Was gerade die Coronaimpfung betrifft, so ist es in der Tat suboptimal, dass die Impfung nicht komplett vor einem schwerem Verlauf und schon gar nicht vor einer milden Omikron-Infektion schützt. Da sind wirklich nicht die Ungeimpften dran Schuld.
Außerdem ist es noch mal eine Besonderheit, wenn sich Jüngere nicht zum Selbstschutz, sondern der Infektionsraten wegen Impfen lassen sollen. Das macht schon einen Unterschied. Soviel Zwangssolidarität ist nicht wenig verlangt.

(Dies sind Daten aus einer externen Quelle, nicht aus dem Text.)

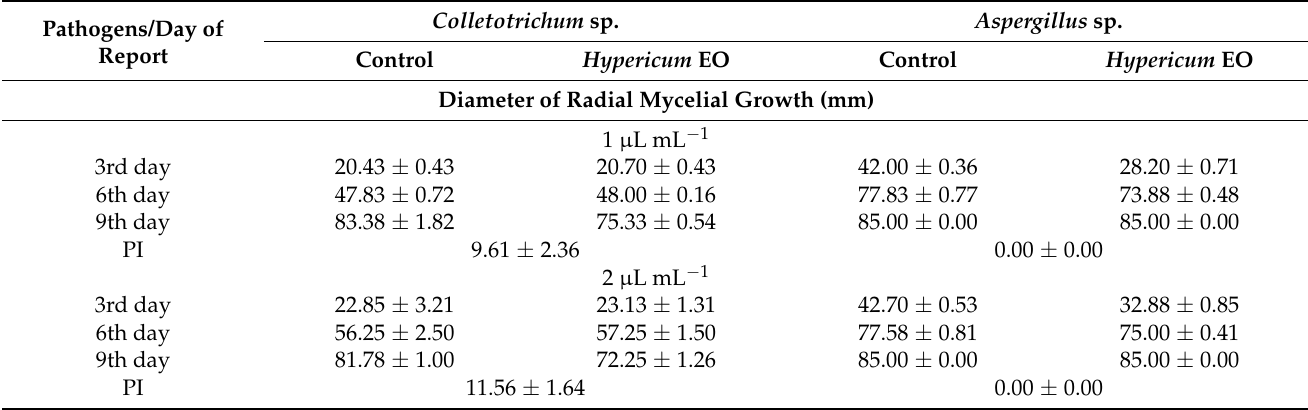
Table 8. Inhibitory effect of commercial Hypericum perforatum essential oils on plant pathogenic fungi (mean ± SD).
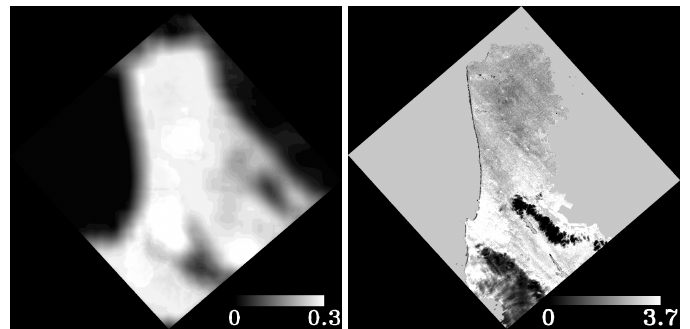
Figure 5. DESIS scene of San Francisco bay (10 October 2018): ( Left ) aerosol optical thickness map (Mask Layer 9); and ( Right ) water vapor map (Mask Layer 10). The maximum value in the plots corresponds to an AOT value of 0.26 and WV = 3.7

Allerdings sieht es aktuell so aus, dass sich mit Omikron so viele bisher Ungeimpfte in Genesene verwandeln, dass eine Impfpflicht keinen Sinn mehr macht. Die Genesenen sind für die nächsten Varianten dann höchstwahrscheinlich auch hinreichend vor schweren Verläufen geschützt. Wer hier die Impfpflicht um des Prinzips wegen dennoch durchziehen will, macht sich des Paternalismus verdächtig. Und den brauchen wir wirklich nicht, meine ich zumindest.
Ich persönlich halte auch viel von Selbstheilungskräften, und im Zweifelsfall vertraue ich darauf, und gehe nicht gleich zum Arzt, wenn es irgendwo mal hakt. Mit 58 bin ich nicht mehr 20, und mit Zipperlein muss man dann auch leben. Und auch Vorsorgeuntersuchungen mag ich nicht wirklich, zumal oft sogar nachgewiesen ist, dass die nur Umsatz, aber keine wirklichen Vorteile bringen.
Etwa soll es sinnlos sein, Prostatakrebs früh zu erkennen, weil der sowieso tödlich ist, wenn er wirklich bösartig ist, was auch wieder eher selten ist. Da hilft dann weder Früherkennung noch Operation. Die meisten Prostataveränderungen sind eben recht unproblematisch, und am Besten ist es, sich da gar nicht erst darauf untersuchen zu lassen. So wird man dann nicht vorzeitig zu einem Krebspatienten, was ja wiederum auch psychische Folgen hat, die nicht unwesentlich sind.